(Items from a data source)
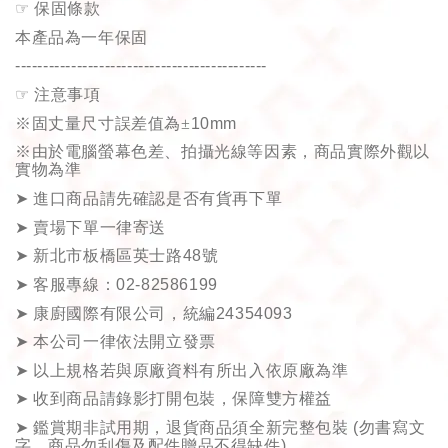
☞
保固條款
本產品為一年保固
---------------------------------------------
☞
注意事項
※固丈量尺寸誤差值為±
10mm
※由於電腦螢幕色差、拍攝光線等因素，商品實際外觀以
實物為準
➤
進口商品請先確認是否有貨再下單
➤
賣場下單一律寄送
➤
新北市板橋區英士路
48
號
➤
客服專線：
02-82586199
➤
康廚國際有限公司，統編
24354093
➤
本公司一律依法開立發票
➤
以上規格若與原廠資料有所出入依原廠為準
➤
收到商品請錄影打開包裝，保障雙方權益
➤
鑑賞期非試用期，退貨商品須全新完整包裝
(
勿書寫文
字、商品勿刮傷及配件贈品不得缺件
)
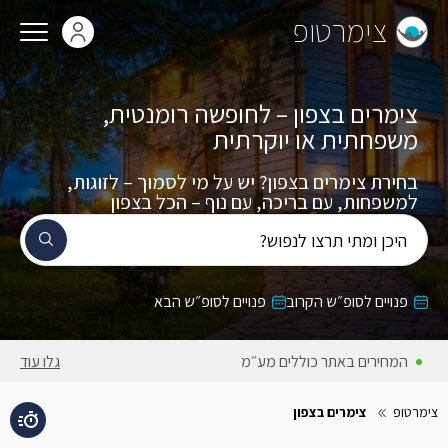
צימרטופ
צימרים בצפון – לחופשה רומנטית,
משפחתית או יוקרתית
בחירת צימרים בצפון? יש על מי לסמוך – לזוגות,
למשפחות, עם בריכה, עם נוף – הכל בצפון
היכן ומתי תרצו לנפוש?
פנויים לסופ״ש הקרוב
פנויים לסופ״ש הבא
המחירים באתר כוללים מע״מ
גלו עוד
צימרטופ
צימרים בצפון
---
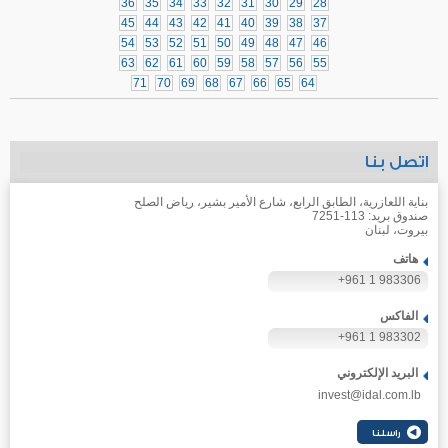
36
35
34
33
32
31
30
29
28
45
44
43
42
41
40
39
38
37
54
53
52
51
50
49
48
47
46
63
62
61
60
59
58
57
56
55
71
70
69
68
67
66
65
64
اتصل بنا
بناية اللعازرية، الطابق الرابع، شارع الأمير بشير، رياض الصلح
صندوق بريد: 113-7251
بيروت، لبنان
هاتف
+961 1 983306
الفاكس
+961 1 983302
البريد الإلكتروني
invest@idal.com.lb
==
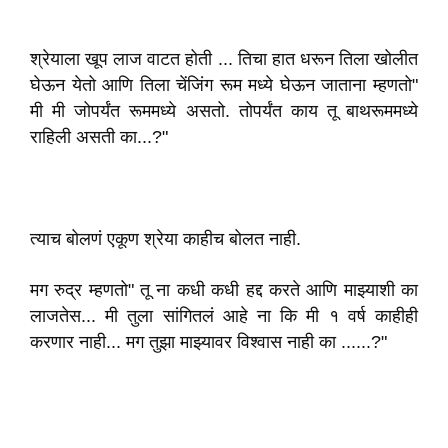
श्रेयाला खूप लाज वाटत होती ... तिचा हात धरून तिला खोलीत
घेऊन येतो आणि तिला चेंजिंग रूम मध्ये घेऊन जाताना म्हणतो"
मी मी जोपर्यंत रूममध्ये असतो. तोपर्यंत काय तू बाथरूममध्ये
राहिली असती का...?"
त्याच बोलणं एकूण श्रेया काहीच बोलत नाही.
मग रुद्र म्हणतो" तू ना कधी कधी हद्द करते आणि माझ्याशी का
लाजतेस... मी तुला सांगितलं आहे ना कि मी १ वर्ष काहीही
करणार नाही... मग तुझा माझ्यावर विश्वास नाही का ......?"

Problem statement:
Reproduce, word for word and in full, only the lines above that start at the line with "श्रेयाला खूप लाज" and run through the line with "करणार नाही... मग", both ends included.

Output for this task:
श्रेयाला खूप लाज वाटत होती ... तिचा हात धरून तिला खोलीत
घेऊन येतो आणि तिला चेंजिंग रूम मध्ये घेऊन जाताना म्हणतो"
मी मी जोपर्यंत रूममध्ये असतो. तोपर्यंत काय तू बाथरूममध्ये
राहिली असती का...?"
त्याच बोलणं एकूण श्रेया काहीच बोलत नाही.
मग रुद्र म्हणतो" तू ना कधी कधी हद्द करते आणि माझ्याशी का
लाजतेस... मी तुला सांगितलं आहे ना कि मी १ वर्ष काहीही
करणार नाही... मग तुझा माझ्यावर विश्वास नाही का ......?"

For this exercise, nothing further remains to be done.